LaDuke, Former Utah Environment Head Testify at Carbon Cap Hearings

August 19, 2010

SANTA FE, N.M. - A few national figures will be among those wrapping up testimony this week as hearings on a proposal to cap and begin reducing the state's greenhouse emissions draw to a close in Santa Fe. One is Winona LaDuke, director of Honor the Earth, Native American activist, environmentalist, economist, and writer, who twice ran as Ralph Nader's vice presidential candidate for the Green Party. She told the state Environmental Improvement Board Wednesday afternoon the plan is an opportunity for New Mexico to lead as climate change and governments' response to it become more urgent.

"You could either be in the back seat of the bus and letting everybody drive the choices, or you could make the choices ahead of time and ensure that you have a strong economy."

LaDuke believes fossil fuels are growing less plentiful, and that the potential for renewable energy sources like wind and solar is just barely being tapped. The proposal, filed by the group New Energy Economy, would aim to cut climate change emissions in New Mexico by 25 percent from their 1990 levels by 2020.

Rick Sprott, former director of the Utah Department of Environmental Quality, spent years working with climate and air quality regulations. He'll be testifying that the plan being heard this week is a good one because it's simple and not too broad.

"It doesn't go after every little source of carbon dioxide or methane or other greenhouse gas in the state. It focuses only on the really important sources of greenhouse gases - only two sectors really."

While the plan would deal with about 50 potential sources, according to Sprott, it would primarily be concerned with reducing emissions from oil and gas production and coal-powered electricity plants in the state.

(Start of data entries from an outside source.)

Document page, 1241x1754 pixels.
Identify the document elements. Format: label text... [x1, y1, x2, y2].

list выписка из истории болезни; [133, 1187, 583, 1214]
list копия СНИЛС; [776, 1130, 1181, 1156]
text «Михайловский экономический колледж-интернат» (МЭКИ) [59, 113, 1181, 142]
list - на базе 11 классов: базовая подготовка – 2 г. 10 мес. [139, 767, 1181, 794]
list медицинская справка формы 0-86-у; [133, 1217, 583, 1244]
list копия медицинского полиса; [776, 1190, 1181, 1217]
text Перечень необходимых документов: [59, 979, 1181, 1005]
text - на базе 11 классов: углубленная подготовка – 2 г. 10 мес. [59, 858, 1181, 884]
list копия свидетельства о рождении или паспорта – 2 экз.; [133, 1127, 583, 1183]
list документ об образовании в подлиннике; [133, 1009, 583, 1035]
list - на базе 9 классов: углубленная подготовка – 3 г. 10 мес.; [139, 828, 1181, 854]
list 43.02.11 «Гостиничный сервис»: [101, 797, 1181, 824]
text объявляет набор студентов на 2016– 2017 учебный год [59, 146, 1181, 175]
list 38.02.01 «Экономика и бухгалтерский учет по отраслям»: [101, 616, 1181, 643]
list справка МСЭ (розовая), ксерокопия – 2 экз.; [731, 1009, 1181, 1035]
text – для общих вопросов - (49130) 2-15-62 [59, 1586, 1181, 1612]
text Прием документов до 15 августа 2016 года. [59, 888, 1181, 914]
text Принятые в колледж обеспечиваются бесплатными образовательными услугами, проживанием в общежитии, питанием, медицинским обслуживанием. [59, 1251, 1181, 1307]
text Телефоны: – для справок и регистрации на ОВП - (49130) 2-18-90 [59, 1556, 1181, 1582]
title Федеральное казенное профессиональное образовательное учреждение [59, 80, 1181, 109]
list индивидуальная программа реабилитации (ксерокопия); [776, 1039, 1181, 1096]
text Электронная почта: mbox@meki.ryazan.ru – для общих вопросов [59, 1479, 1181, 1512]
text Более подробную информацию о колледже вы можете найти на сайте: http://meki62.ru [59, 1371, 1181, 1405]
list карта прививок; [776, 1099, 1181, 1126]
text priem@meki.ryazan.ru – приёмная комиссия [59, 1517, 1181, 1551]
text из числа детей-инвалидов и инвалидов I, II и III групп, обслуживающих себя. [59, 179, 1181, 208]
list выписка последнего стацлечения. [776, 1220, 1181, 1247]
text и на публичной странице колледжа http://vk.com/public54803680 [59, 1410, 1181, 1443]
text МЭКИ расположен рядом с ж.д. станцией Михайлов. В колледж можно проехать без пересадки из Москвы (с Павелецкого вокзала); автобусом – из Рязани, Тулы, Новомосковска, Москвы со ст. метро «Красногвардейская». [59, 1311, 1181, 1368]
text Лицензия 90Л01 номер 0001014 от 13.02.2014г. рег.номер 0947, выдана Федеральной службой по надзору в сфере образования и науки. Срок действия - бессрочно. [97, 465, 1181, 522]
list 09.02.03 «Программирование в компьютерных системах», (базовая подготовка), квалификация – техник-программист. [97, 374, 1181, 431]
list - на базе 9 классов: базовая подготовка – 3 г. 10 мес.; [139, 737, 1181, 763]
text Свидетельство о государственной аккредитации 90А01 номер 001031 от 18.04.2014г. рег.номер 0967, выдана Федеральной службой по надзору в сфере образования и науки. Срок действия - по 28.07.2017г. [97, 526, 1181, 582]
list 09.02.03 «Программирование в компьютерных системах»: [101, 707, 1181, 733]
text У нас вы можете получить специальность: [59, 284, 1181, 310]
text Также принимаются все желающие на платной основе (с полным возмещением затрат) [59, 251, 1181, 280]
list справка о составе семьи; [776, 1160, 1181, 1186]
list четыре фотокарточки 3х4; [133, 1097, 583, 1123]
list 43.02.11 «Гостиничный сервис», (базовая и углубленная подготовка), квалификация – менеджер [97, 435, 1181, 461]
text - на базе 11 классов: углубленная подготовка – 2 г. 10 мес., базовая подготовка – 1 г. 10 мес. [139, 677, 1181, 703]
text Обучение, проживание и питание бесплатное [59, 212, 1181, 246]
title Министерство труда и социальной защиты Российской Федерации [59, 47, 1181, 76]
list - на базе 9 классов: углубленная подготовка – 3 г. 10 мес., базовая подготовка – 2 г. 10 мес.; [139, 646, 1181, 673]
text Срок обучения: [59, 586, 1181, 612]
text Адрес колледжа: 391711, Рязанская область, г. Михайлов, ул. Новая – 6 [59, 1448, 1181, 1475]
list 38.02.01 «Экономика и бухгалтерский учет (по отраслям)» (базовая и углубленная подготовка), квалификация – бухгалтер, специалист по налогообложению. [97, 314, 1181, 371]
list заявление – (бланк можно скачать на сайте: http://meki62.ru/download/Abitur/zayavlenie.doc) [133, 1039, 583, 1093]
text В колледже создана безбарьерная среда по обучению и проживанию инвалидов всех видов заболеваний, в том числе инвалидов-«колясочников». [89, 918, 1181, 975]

Energy industry representatives testified that the plan would raise energy costs, but Sprott says those claims are exagerated.

"Will there be a cost to ratepayers for electricity? Yes, something. But, it's not going to be anything as much as some of the opposition suggests."

New Energy Economy says any increases would likely be less than one percent. The hearings run through Friday at the Public Employees Retirement Association (PERA) Building in Santa Fe. The petition is at www.newenergyeconomy.org.